Provide useful links for the implementation

https://github.com/haotian-liu/LLaVA

Apr 19 '23 04:04 youssefadr

@sgugger and @youssefadr, I want to work on this issue. I am new to open source and hugging face, can u pls provide me some guidance to work on this issue. Any reference issue that helps on getting an idea on this..pls help me out.

Apr 21 '23 20:04 sushmanthreddy

@sushmanthreddy It's great you want to contribute a model!

There's a detailed guide in the docs outlining important information about the model class, how it fits in the library and the steps to take to add a model. Let us know if there's anything which is unclear or you hit a blocker. Looking forward to seeing the PR! 🤗

Apr 24 '23 12:04 amyeroberts

@sushmanthreddy I don't know if you are still planning to work on this model, but if not, I would be glad to contribute on my side 🤗!

Please let me know if working on this issue is still in your plans 🙂!

May 22 '23 18:05 youssefadr

@youssefadr Sorry, I am busy with my google summer of code work...couldn't contribute much you can go ahead and contribute to it

May 22 '23 18:05 sushmanthreddy

Hello @youssefadr are you going to take on the work of adding this model in? I'd be happy to collaborate or take this task on

May 22 '23 23:05 jprivera44

@sushmanthreddy Okay, thank you and good luck with your Google program!

@jprivera44 Hello! Yes, I am going to open a draft PR this week, do not hesitate to collaborate!

May 23 '23 06:05 youssefadr

That's fantastic @youssefadr, do you mind adding me as a collaborator on your branch so we can plan there on which sections of LLava we are going to tackle? I've got time today to create a branch and add you there if you prefer. Excited for this :)

..............................

Tasks and exercises
1. In the LLaVA thread, what kept sushmanthreddy from contributing much?
2. Put this sentence from the LLaVA thread into Spanish: "There's a detailed guide in the docs outlining important information about the model class, how it fits in the library and the steps to take to add a model."
3. Write the next part of the LLaVA thread, starting after its last message.
You won't need the data that comes after this.

Dataset excerpt
..............................

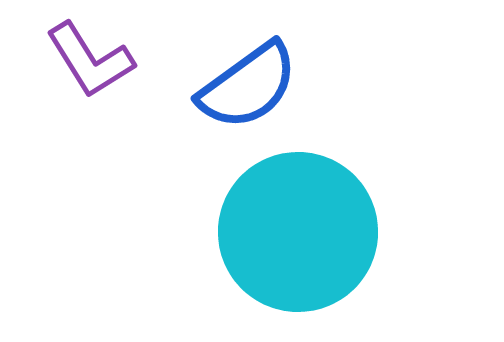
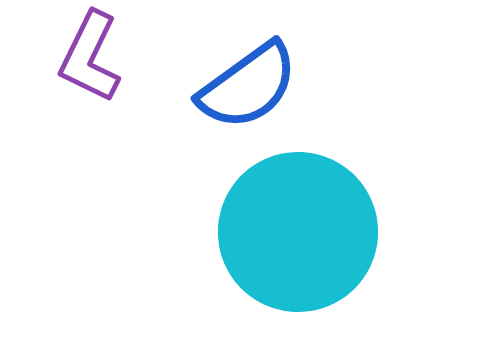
purple L-shape: moved 3 px up; rotated 58 degrees clockwise
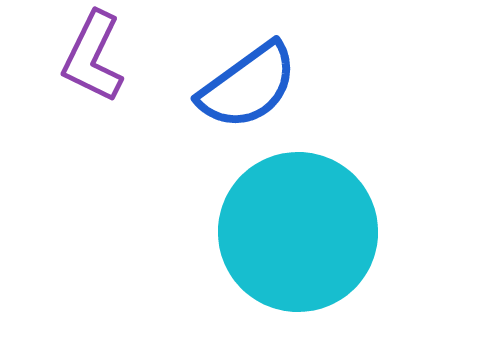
purple L-shape: moved 3 px right
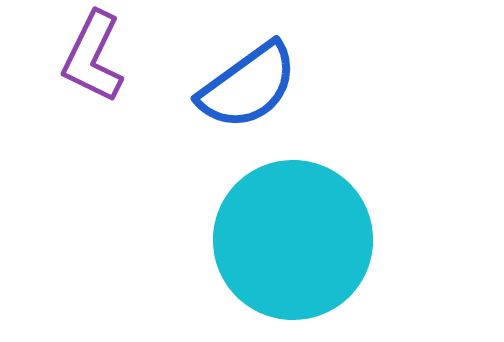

..............................

The answers
1. Their Google Summer of Code work.

2. Hay una guía detallada en la documentación que describe información importante sobre la clase del modelo, cómo encaja en la biblioteca y los pasos a seguir para agregar un modelo.

3.
@amyeroberts any other suggestions on the best way to collaborate with peers on a new model such as this? I read through the suggestions and I appreciate the philosophy of transformers.

May 23 '23 16:05 jprivera44

@jprivera44 @youssefadr - great to hear that you're both keen to work on this model!

The main piece of advice I have if you're both collaborating on a PR is to make sure that it's clear who is working on what and when - you don't want to find out that one piece has been implemented twice! If working on the same branch, make sure not to force push as well :)

May 28 '23 16:05 amyeroberts

Thanks @amyeroberts, I'm waiting for the approval for the LLaMA weights from Meta at the moment do you know if there is any way to speed up that process?

@youssefadr hey nice job with the pr! I noticed you added a lot of changes, are you working with the 7B, 13B, or 65B parameter count?

May 30 '23 18:05 jprivera44

@jprivera44 I am planning to work with 7B parameter checkpoint. I think it would be better if we could communicate directly to better collaborate on this model together. What do you think of discussing through Discord ? Here is my username 'Youssef Adarrab#3595'

May 30 '23 21:05 youssefadr

Fantastic, I'll reach out to you on discord.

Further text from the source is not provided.